Reproduce the entire listing exactly. Leave the pictures out.

MATERIAL FOR THE TASK
============

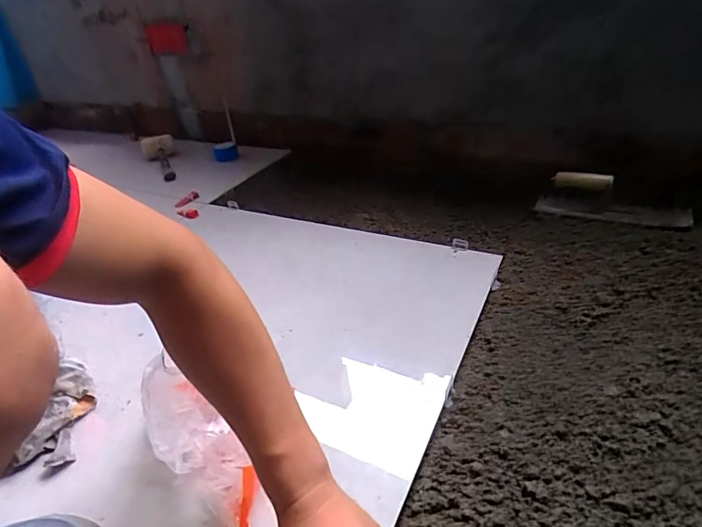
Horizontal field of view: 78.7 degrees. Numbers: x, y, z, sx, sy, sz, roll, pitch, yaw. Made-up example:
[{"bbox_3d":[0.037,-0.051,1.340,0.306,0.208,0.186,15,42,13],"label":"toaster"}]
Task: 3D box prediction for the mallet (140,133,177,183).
[{"bbox_3d":[-0.597,-0.328,1.356,0.102,0.067,0.238,-20,48,-19],"label":"mallet"}]

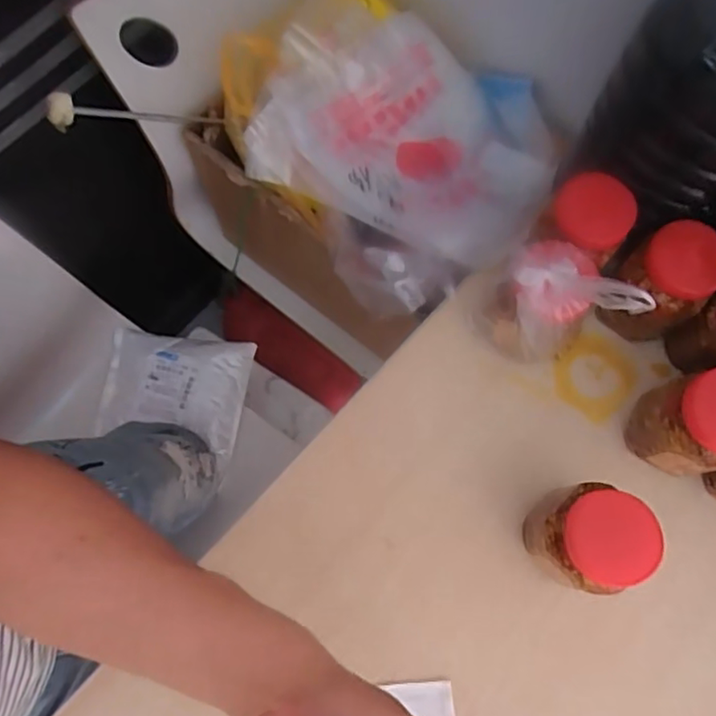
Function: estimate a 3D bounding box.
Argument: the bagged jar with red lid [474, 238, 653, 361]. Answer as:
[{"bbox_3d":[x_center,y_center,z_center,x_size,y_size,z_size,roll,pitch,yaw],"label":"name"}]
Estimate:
[{"bbox_3d":[0.178,-0.048,0.534,0.091,0.182,0.101,-34,76,-10],"label":"bagged jar with red lid"}]

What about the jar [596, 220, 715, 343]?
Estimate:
[{"bbox_3d":[0.289,-0.072,0.564,0.088,0.132,0.080,0,73,0],"label":"jar"}]

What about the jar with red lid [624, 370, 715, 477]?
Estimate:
[{"bbox_3d":[0.293,0.061,0.527,0.072,0.125,0.077,0,73,0],"label":"jar with red lid"}]

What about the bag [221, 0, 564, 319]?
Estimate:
[{"bbox_3d":[0.039,-0.275,0.695,0.334,0.154,0.407,-39,77,-11],"label":"bag"}]

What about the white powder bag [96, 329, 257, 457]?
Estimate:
[{"bbox_3d":[-0.282,0.043,0.908,0.217,0.027,0.166,9,73,2],"label":"white powder bag"}]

============

SOLUTION TO THE PROBLEM
Horizontal field of view: 78.7 degrees. Numbers: x, y, z, sx, sy, sz, roll, pitch, yaw. Made-up example:
[{"bbox_3d":[0.037,-0.051,1.340,0.306,0.208,0.186,15,42,13],"label":"toaster"}]
Task: 3D box prediction for the mallet (140,133,177,183).
[{"bbox_3d":[-0.597,-0.328,1.356,0.102,0.067,0.238,-20,48,-19],"label":"mallet"}]

Function: estimate a 3D bounding box.
Argument: the bagged jar with red lid [474, 238, 653, 361]. Answer as:
[{"bbox_3d":[x_center,y_center,z_center,x_size,y_size,z_size,roll,pitch,yaw],"label":"name"}]
Estimate:
[{"bbox_3d":[0.178,-0.048,0.534,0.091,0.182,0.101,-34,76,-10],"label":"bagged jar with red lid"}]

What about the jar [596, 220, 715, 343]?
Estimate:
[{"bbox_3d":[0.289,-0.072,0.564,0.088,0.132,0.080,0,73,0],"label":"jar"}]

What about the jar with red lid [624, 370, 715, 477]?
Estimate:
[{"bbox_3d":[0.293,0.061,0.527,0.072,0.125,0.077,0,73,0],"label":"jar with red lid"}]

What about the bag [221, 0, 564, 319]?
Estimate:
[{"bbox_3d":[0.039,-0.275,0.695,0.334,0.154,0.407,-39,77,-11],"label":"bag"}]

What about the white powder bag [96, 329, 257, 457]?
Estimate:
[{"bbox_3d":[-0.282,0.043,0.908,0.217,0.027,0.166,9,73,2],"label":"white powder bag"}]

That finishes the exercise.